# PASSAGE TO READ
========================================
In this code, the line drawn between the two multipart rectangles has arrows on both sides. I would not have expected the arrow on the left. Note that the arrow on the left is pointing upwards. Removing the two north
makes the left hand arrow disappear.
Now, if the option shorten >=1cm
is added, then we see just an upward arrow tip by itself floating in space, at the same level as the shortened arrow on the right. If we do instead shorten <=1cm, shorten >=1cm
, then there are arrows at the correct termination of the lines at both ends, with the left hand arrow pointing up as before.
In all these cases, the behavior with an ordinary rectangle is as expected.
Can anyone explain this behavior?
========================================
# EXTRACTED INFORMATION
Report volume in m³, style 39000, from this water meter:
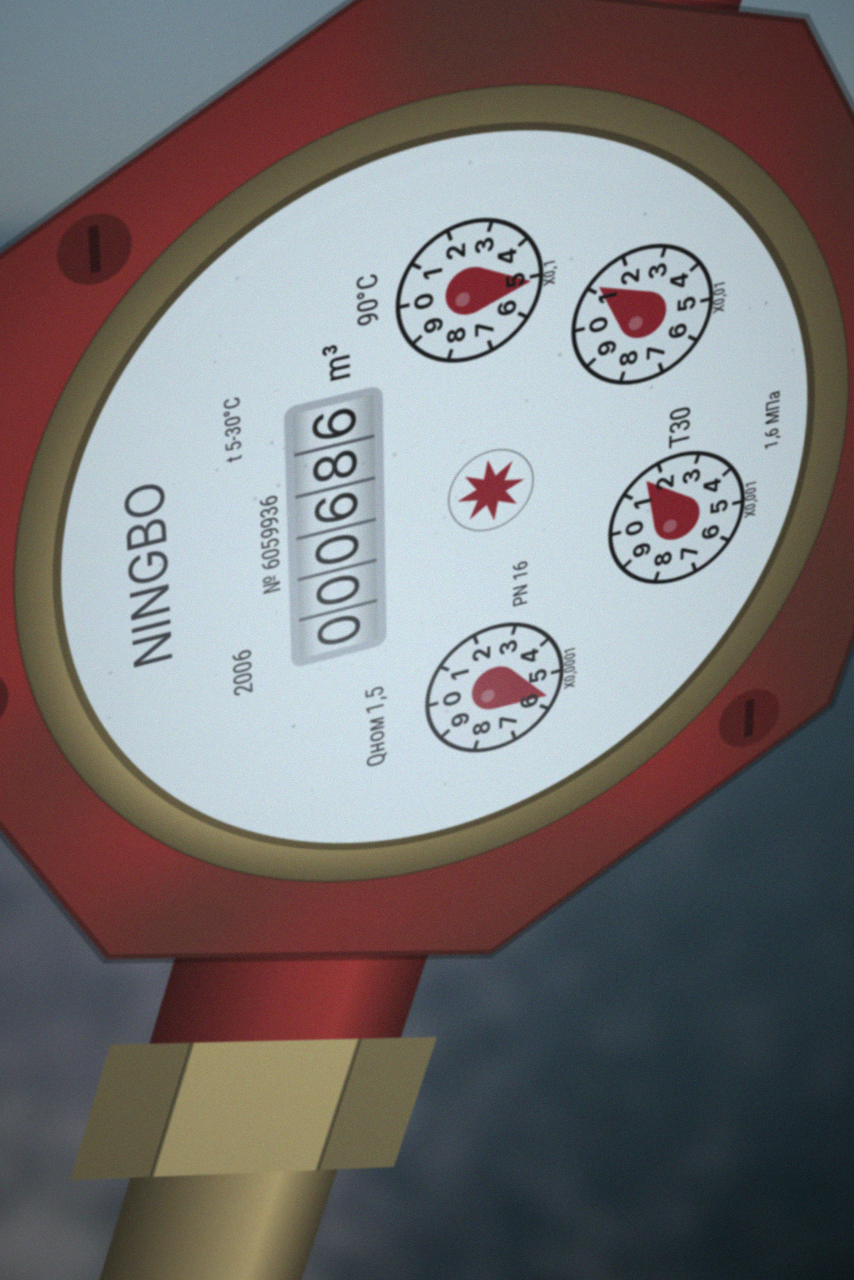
686.5115
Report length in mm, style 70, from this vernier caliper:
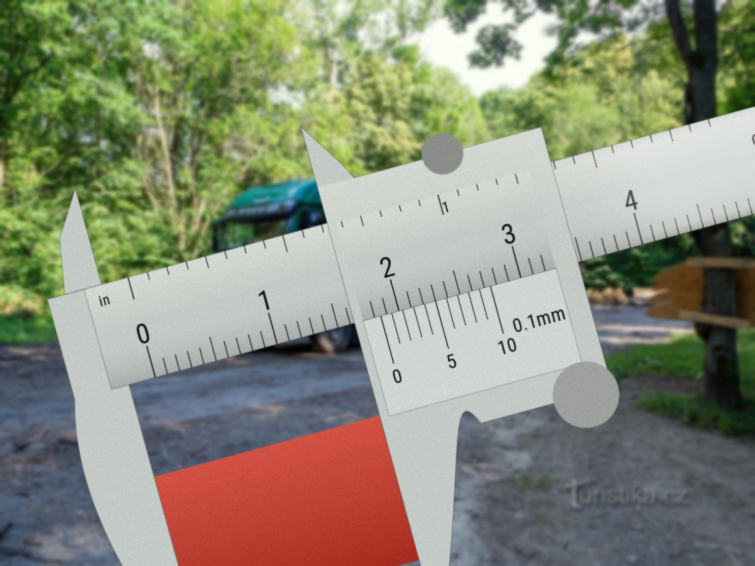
18.5
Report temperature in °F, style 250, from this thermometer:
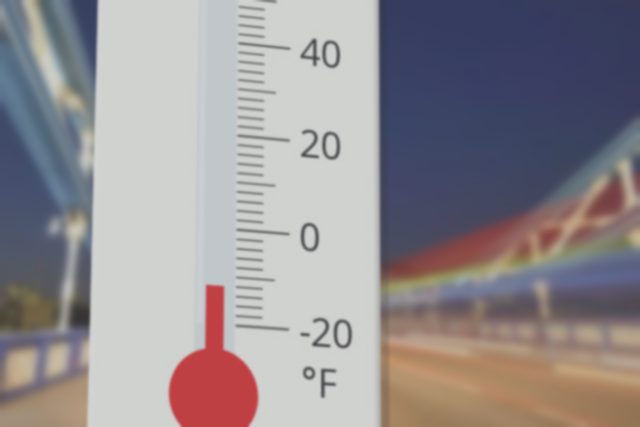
-12
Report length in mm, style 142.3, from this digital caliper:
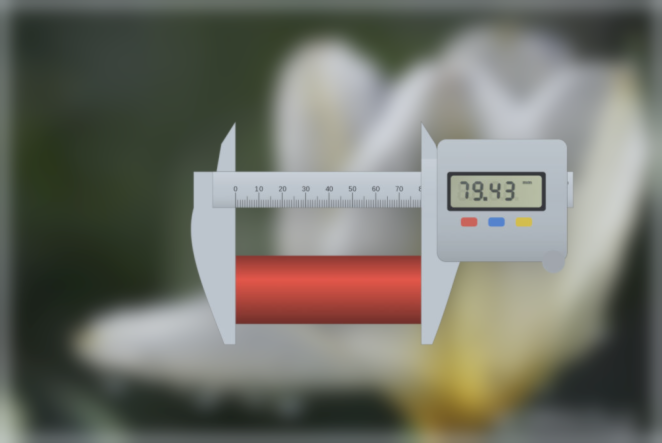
79.43
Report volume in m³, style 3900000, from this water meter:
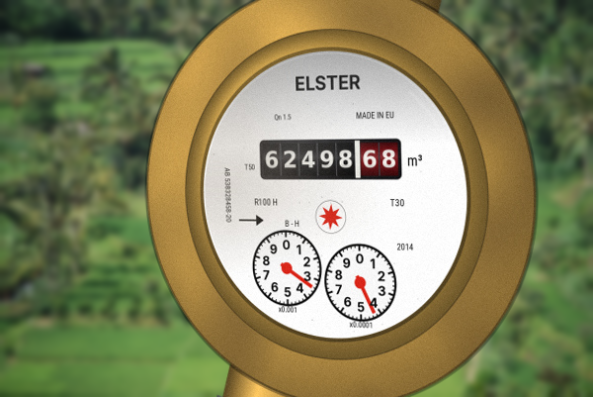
62498.6834
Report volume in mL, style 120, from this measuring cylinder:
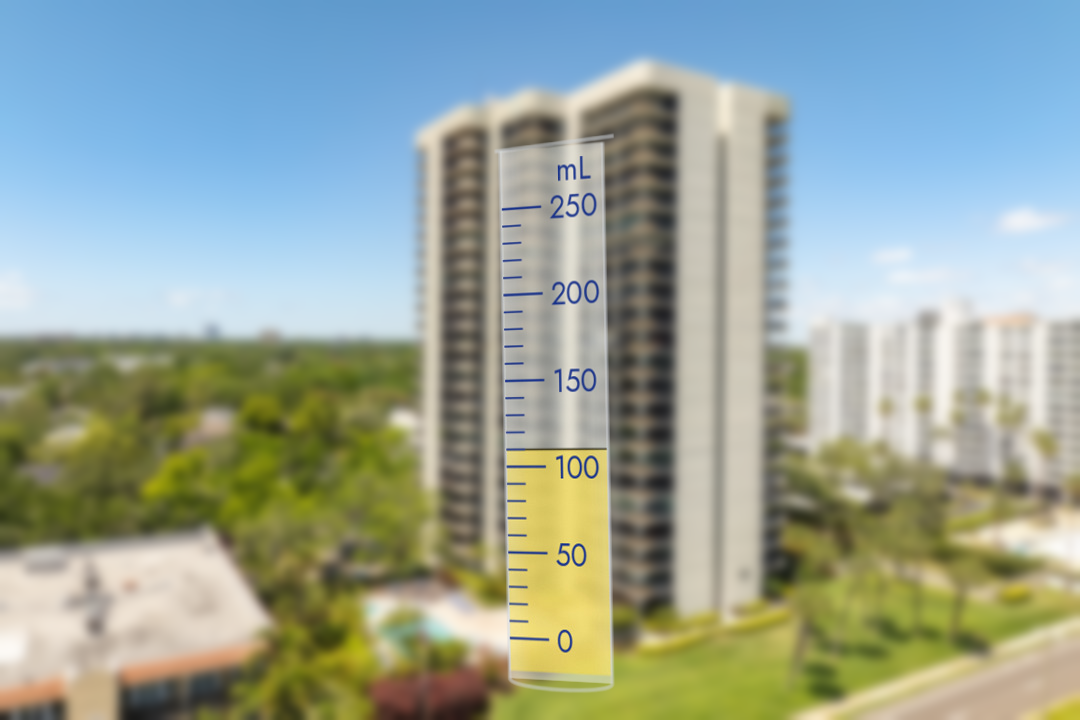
110
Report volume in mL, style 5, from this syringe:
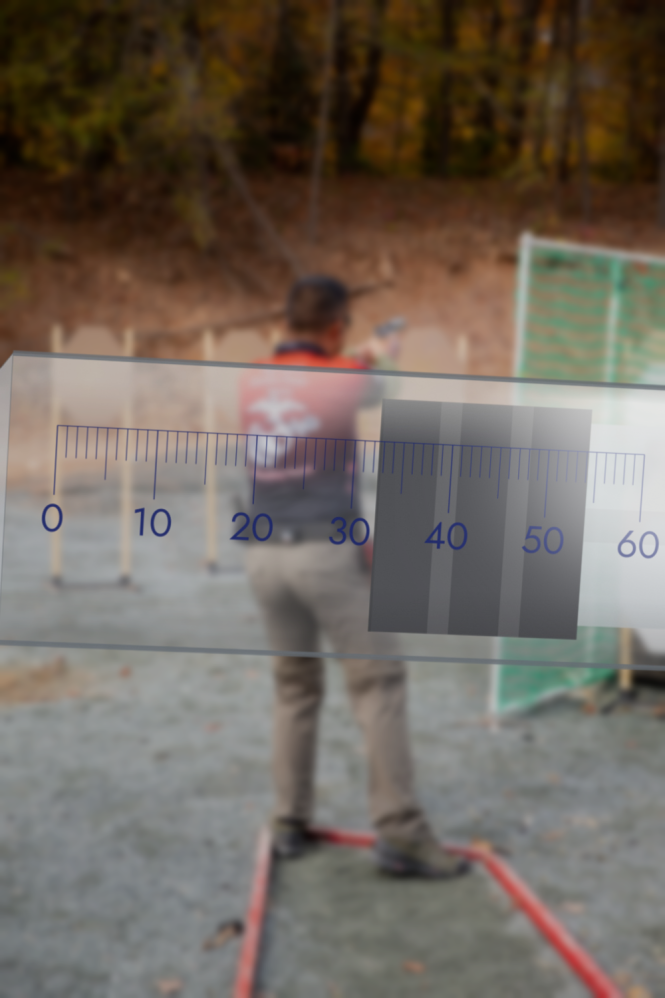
32.5
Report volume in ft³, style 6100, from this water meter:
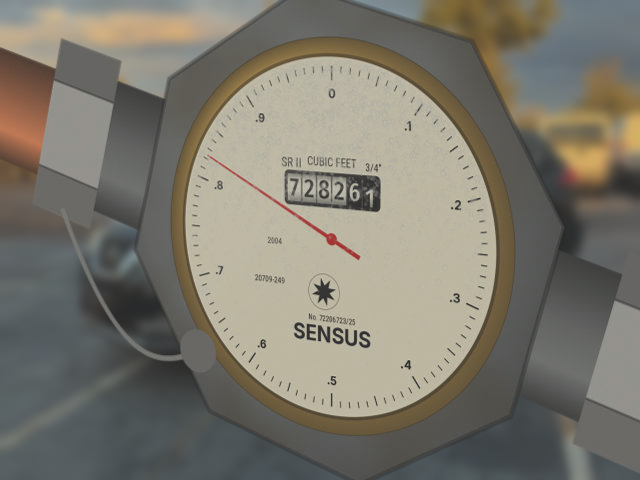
728260.82
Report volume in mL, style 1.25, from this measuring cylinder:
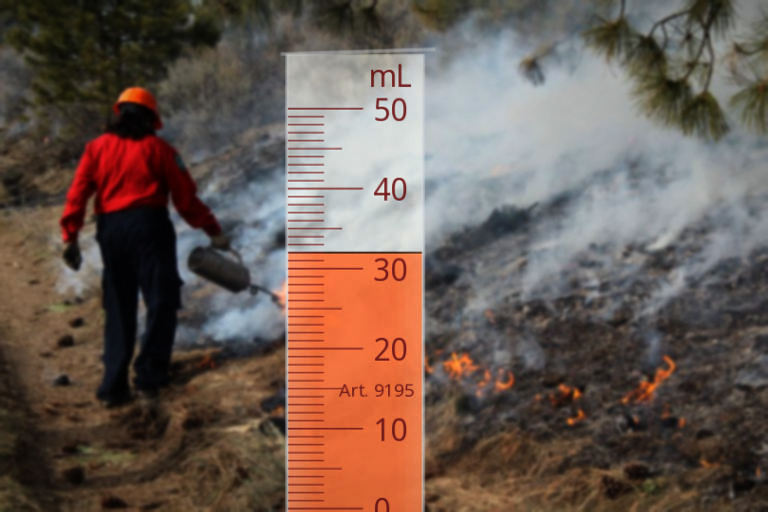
32
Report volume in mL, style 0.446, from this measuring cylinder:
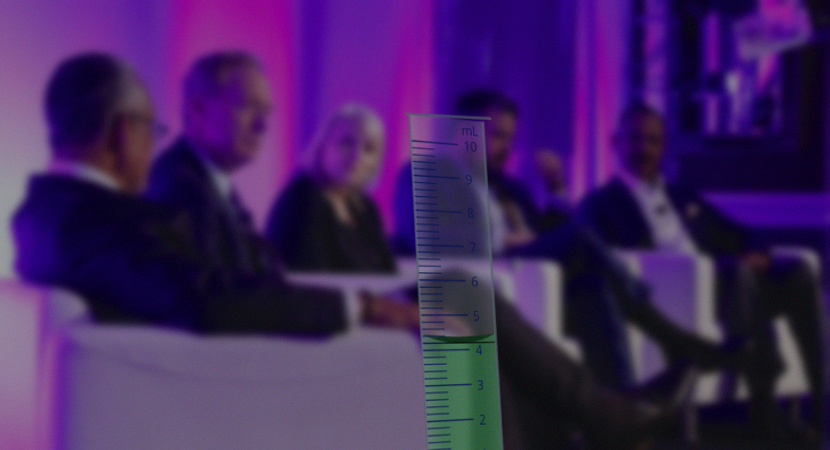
4.2
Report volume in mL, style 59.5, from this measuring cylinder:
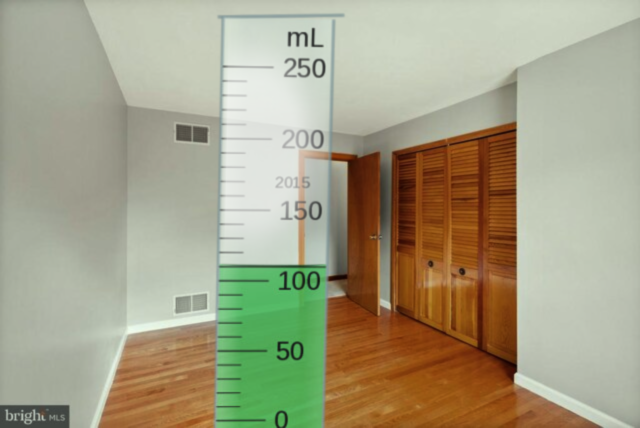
110
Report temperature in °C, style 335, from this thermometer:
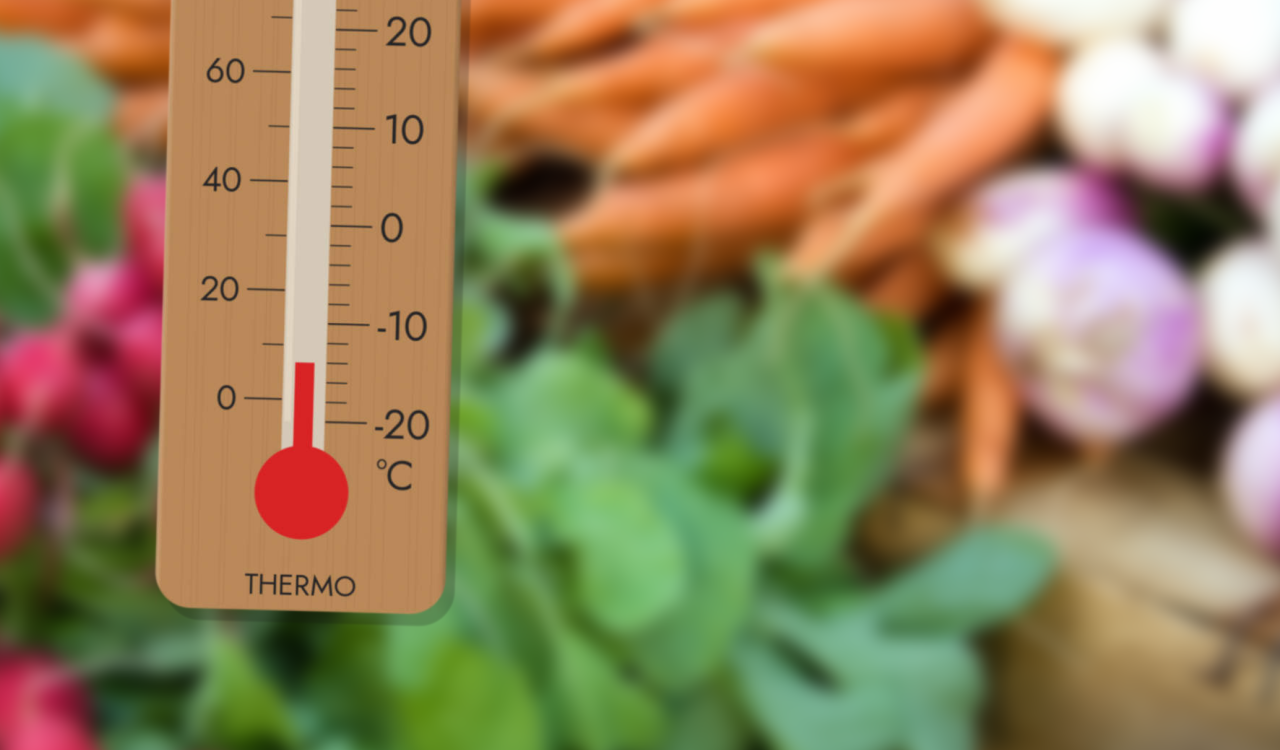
-14
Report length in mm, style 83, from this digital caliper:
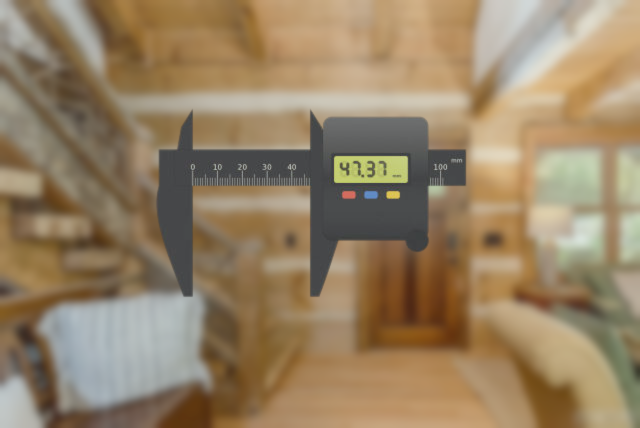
47.37
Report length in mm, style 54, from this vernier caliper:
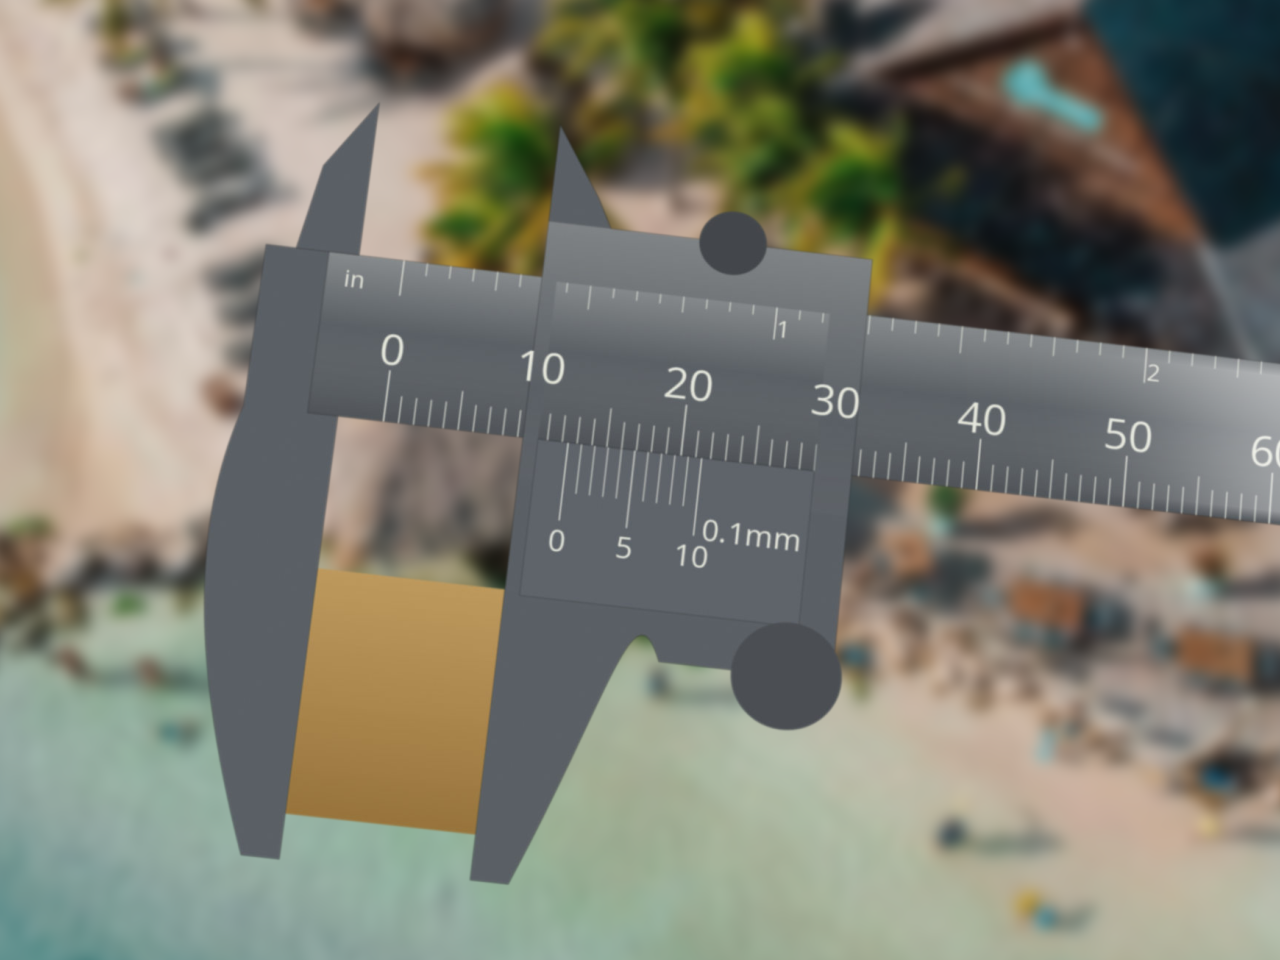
12.4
========================================
# CHECK YOUR UNDERSTANDING
a - Answer these from the passage about arrows drawn between multipart rectangles:
(i) In which direction does the left-hand arrow point?
(ii) When shorten >=1cm is added, at what level does the lone arrow tip float?
(iii) In all these cases, how does the line behave with an ordinary rectangle?
b - Please write the next part of the passage about arrows drawn between multipart rectangles, picking up after its closing question.

# TASK ANSWERS
a -
(i) Upward.
(ii) At the same level as the shortened arrow on the right.
(iii) As expected.

b -
\documentclass[preview]{standalone}
\usepackage{tikz}
\usepackage[skip=2pt]{caption}
\usetikzlibrary{shapes, arrows}
\settowidth{\textwidth}{Multipart rectangles with no line shortening}
\begin{document}
\centering
\begin{tikzpicture}
\tikzstyle{line} = [draw, -latex']
% Multipart rectangle nodes
\tikzstyle{seq}=[rectangle split, rectangle split horizontal, rectangle split parts=#1, draw]
\node [seq=3] (leftrow1) at (0cm, 4cm){};
\node [seq=3] (tripletoprow) at (4cm, 4cm){};
% Add arrows on the top
%\path [line, shorten >=1cm] (leftrow1.two north) edge[out=90, in=90] node {}(tripletoprow);
%\path [line, shorten <=1cm, shorten >=1cm] (leftrow1.two north) edge[out=90, in=90] node {}(tripletoprow);
%\path [line, shorten <=1cm] (leftrow1.two north) edge[out=90, in=90] node {}(tripletoprow);
\path [line] (leftrow1.two north) edge[out=90, in=90] node {}(tripletoprow);
%%%%%%%%%%%%%%%%%%%%%%%%%%%%%%%%%%%%%%%%%%%%%%%%%%%%%%%%%%%%%%%%%%%%%%%%%%%%
% Regular rectangle nodes
%\tikzstyle{seq}=[rectangle, draw]
% Regular rectangle nodes
%\node [seq] (leftrow1) at (0cm, 4cm){};
%\node [seq] (tripletoprow) at (4cm, 4cm){};
% Add arrows on the top
%\path [line, shorten >=1cm] (leftrow1) edge[out=90, in=90] node {}(tripletoprow);
%\path [line, shorten <=1cm, shorten >=1cm] (leftrow1) edge[out=90, in=90] node {}(tripletoprow);
%\path [line, shorten <=1cm] (leftrow1) edge[out=90, in=90] node {}(tripletoprow);
%\path [line] (leftrow1) edge[out=90, in=90] node {}(tripletoprow);
\end{tikzpicture}
\captionof{figure}{Multipart rectangles with no line shortening}
\end{document}
NOTES ON THE ANSWER: Thanks to percusse for answering the question. I'm adding some notes about the answer here. This is a case where reading the documentation would have been helpful. :-) The PGF/TikZ manual documents the edge
operation in Section 16.12, starting pg 197. At the beginning of this section (pg 197) the manual says:
The edge operation works like a to operation that is added after the main path has been drawn, much like a node is added after the main path has been drawn. This allows you to have each edge to have a different appearance.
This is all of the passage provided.